Taggart Baking Company debuted a new bread with a mysterious advertisement that first showed up in The Indianapolis Star on May 18, 1921. The small display ad asked a cryptic question: “WONDER?”

Follow-up advertisements ran over the next few days. Although the teasers shed no more light on either the product that was being promoted or the company that was selling it, readers were promised that a “real WONDER” would soon be unveiled and that they “would never find a WONDER of a better kind.”

All this contemplation about the word “WONDER” finally ceased a few days later when the Taggart Baking Company ran a large advertisement in the Star announcing the arrival of its new Wonder Bread. While previous bakery advertising campaigns had focused on the “homemade” taste of mass-manufactured bread, the Taggart Baking Company now touted the fact that Wonder Bread was unlike anything that could be baked at home.

International balloon races held at the Indianapolis Motor Speedway inspired the bread’s name and its colorful package design. Elmer Cline, the Taggart vice president in charge of the marketing plans for the new bread, was attending an international balloon race at the speedway in 1920 when he came up with the idea. The races had filled him with “wonder,” and he thought that a white wrapper—emphasizing the product’s cleanliness—dotted with red, white, and yellow balloons created the perfect branding for the product. The first loaves of Wonder Bread appeared on Indianapolis grocers’ shelves on May 24, 1921, packaged in what became the product’s iconic wrapper.

Weighing a pound and a half, Wonder Bread featured an even texture, soft crusts, and a strange resilience that kept it from crumbling even when smeared with peanut butter and grasped by toddlers’ hands. The Taggart Baking Company’s used the Sévigné automatic bread-wrapping machine, first developed by Nashua Corporation in New Hampshire in 1915, to package Wonder Bread. It could wrap up to 3,000 loaves of bread per hour. Wonder Bread advertisements stated that the machine ensured that each loaf of Wonder Bread was perfectly wrapped, without the need for greasy, heavy, waxed paper.

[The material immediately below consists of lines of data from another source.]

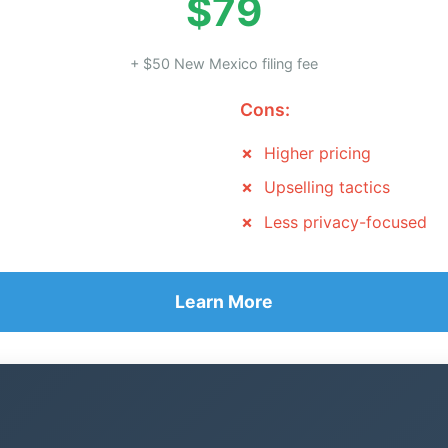
$79
+ $50 New Mexico filing fee
Cons:
Higher pricing
Upselling tactics
Less privacy-focused
Learn More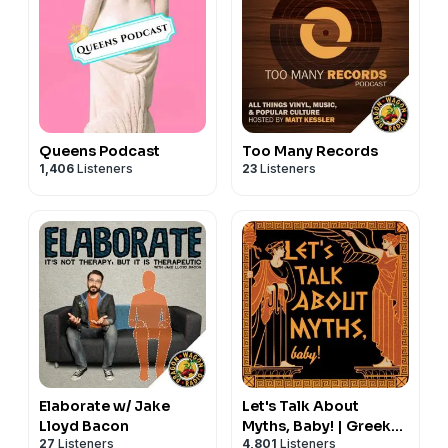
Queens Podcast
Too Many Records
1,406
Listeners
23
Listeners
Elaborate w/ Jake
Let's Talk About
Lloyd Bacon
Myths, Baby! | Greek
27
Listeners
4,801
Listeners
Mythology & the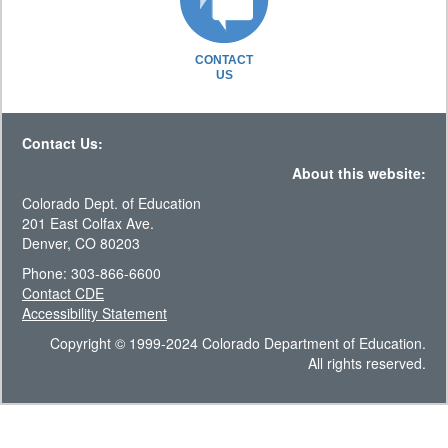
CONTACT
US
Contact Us:
About this website:
Colorado Dept. of Education
201 East Colfax Ave.
Denver, CO 80203
Phone: 303-866-6600
Contact CDE
Accessibility Statement
Copyright © 1999-2024 Colorado Department of Education.
All rights reserved.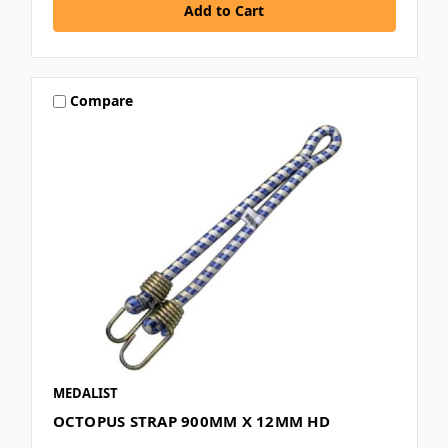
Compare
MEDALIST
OCTOPUS STRAP 900MM X 12MM HD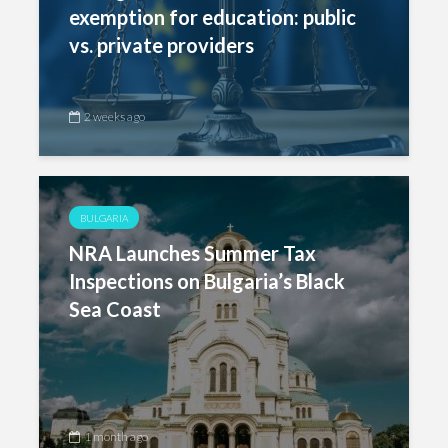
exemption for education: public
vs. private providers
2 weeks ago
BULGARIA
NRA Launches Summer Tax
Inspections on Bulgaria’s Black
Sea Coast
1 month ago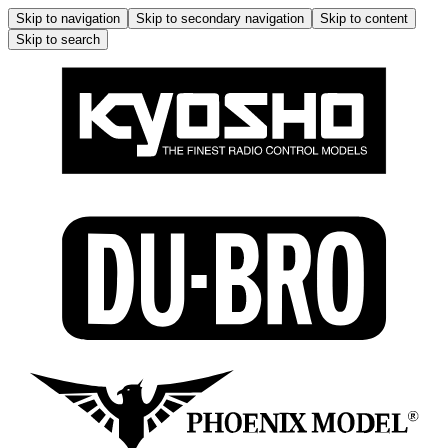
Skip to navigation
Skip to secondary navigation
Skip to content
Skip to search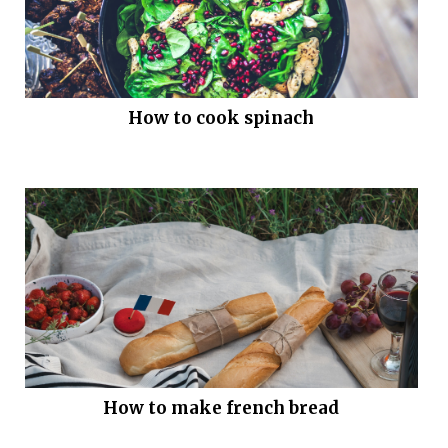
How to cook spinach
How to make french bread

An advertisement with an illustration of a boy holding a loaf of bread. The main headline reads "How Wonder Bread helps your child grow bigger and stronger 8 ways."
Wonder Bread ad, 1949 Credit: Indianapolis Star View Source

Four years after it was introduced to Indianapolis residents, Wonder Bread became a national brand when the Taggart Baking Company was purchased by Continental Baking Company. Then in 1930, Taggart became one of the first baking companies to take advantage of a device invented in 1927 that sliced and wrapped bread in one process. Wonder Bread was one of the first commercially baked loaves to be sold presliced, inspiring the phrase “the greatest thing since sliced bread.”

Wonder Bread was manufactured in the heart of downtown Indianapolis until 1957 when Continental Baking Company opened its new plant at 2929 N. Shadeland. On August 25, 1971, the birthplace of Wonder Bread fell to the wrecking ball when the downtown bakery at the corner of Market and New Jersey streets was demolished to make way for construction of Market Square Arena.

The Wonder Bread brand was bought and sold several times after Alexander L. Taggart trademarked it in 1921. Wonder Bread continued to be baked at the Shadeland bakery until 2012, when the brand was acquired by Flowers Foods, a nationwide bakery chain based out of Thomasville, Georgia. Its owner, Interstate Baking Company, went bankrupt, and the production of Wonder Bread ceased.